A Brief Review of
The Book of Kells: Poems
Reviewed by Obi Martin
This collection of poems will introduce some readers to the ninth century masterpiece of insular illumination, the Book of Kells, from which the collection borrows its name, and enrich the minds of other readers by respelling for them the beauty and magic of Ireland’s greatest national treasure.
Barbara Crooker’s book takes its direction as series of meditations on the original Book of Kells’s content, process, and creators. The collection is a celebration of beauty, and truth, and the dedication it takes to preserve them. The world of the book draws on the world of the monks who created the Book of Kells, their imagination, and gospel the made the world to them holy. “The whole world was holy,/” writes Crooker, “Not just parts of it. The world was the Book of God” in a poem dedicated to the two Latin letters, chi and rho. Part of Crooker’s venture in this collection is to question this: “How must a people have viewed language to invest such careful attention in each individual letter?” In past and haunting tense, she writes “The alphabet shimmered and buzzed in beauty.”
Crooker at once keeps an eye out for the familiar and the unfamiliar. In folio 188r she looks for “four men pulling beards.” In folio 32v she sees Jesus “not on the throne of heaven,/but on an ordinary blue kitchen chair.” Its gorse, she says, at the end of the rainbow, and “more than anything,/my job is to pay attention”. “Let us praise the agile little animals/”, she writes in another poem, anxious like the monks who inspired her that none be left out, “…who can wedge in small places: the moth/…or the monk on his horse, trotting right off the page.”
One endearing feature of this collection is the glossas Crooker writes by taking a quatrain from Yeats, Heany, or O’Driscoll and opening up or embellishing snatches of their poetry her own entire nine-line stanzas, illuminating their work that has gone before.

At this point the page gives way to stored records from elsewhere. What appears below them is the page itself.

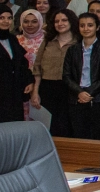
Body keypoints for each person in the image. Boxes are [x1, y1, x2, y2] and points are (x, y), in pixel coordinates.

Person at [63, 12, 100, 141]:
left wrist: (89, 92)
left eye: (90, 25)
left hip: (99, 99)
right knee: (79, 136)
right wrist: (80, 92)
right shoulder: (72, 50)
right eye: (82, 25)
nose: (86, 28)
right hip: (77, 99)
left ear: (97, 27)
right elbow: (66, 76)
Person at [31, 8, 75, 136]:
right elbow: (37, 67)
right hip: (47, 87)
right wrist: (35, 92)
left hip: (69, 88)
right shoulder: (48, 41)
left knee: (66, 125)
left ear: (71, 21)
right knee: (50, 126)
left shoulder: (78, 42)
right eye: (56, 21)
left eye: (64, 20)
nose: (60, 23)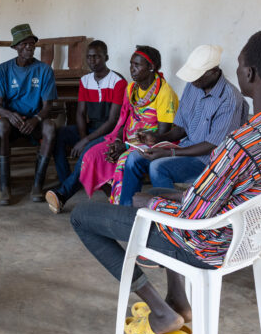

Throughout the entire collection, Crooker’s richly measured lines are steeped in a tradition of beauty. She measures her own experience of beauty not just by her own era, but by a deeply meaningful past. Her symbolism and metaphor draw on the natural created world, the world created in the Book of Kells, and the world of pre-Christian lore and enchantment. In the context of all this wonder, not-quite-yet-dispelled, she tries to make sense of her own strange age of secular doubt where “with such a torrent, nothing is important; all of it blends/and whirls.” In a way, our time with its “rush of two much,” “device-laden lives, fossil-fueled cars, over-stocked larders” and the Book of Kells with its “interlace knots, no beginning/or end,” “heaven and earth intertwined, coiled spirals,/connected by curves” are both cluttered. But cluttered with what? What is the difference between them? And what media of ours, will be worth celebrating a thousand years from now? “Ink,” Crooker says, “[is] made from what remains.”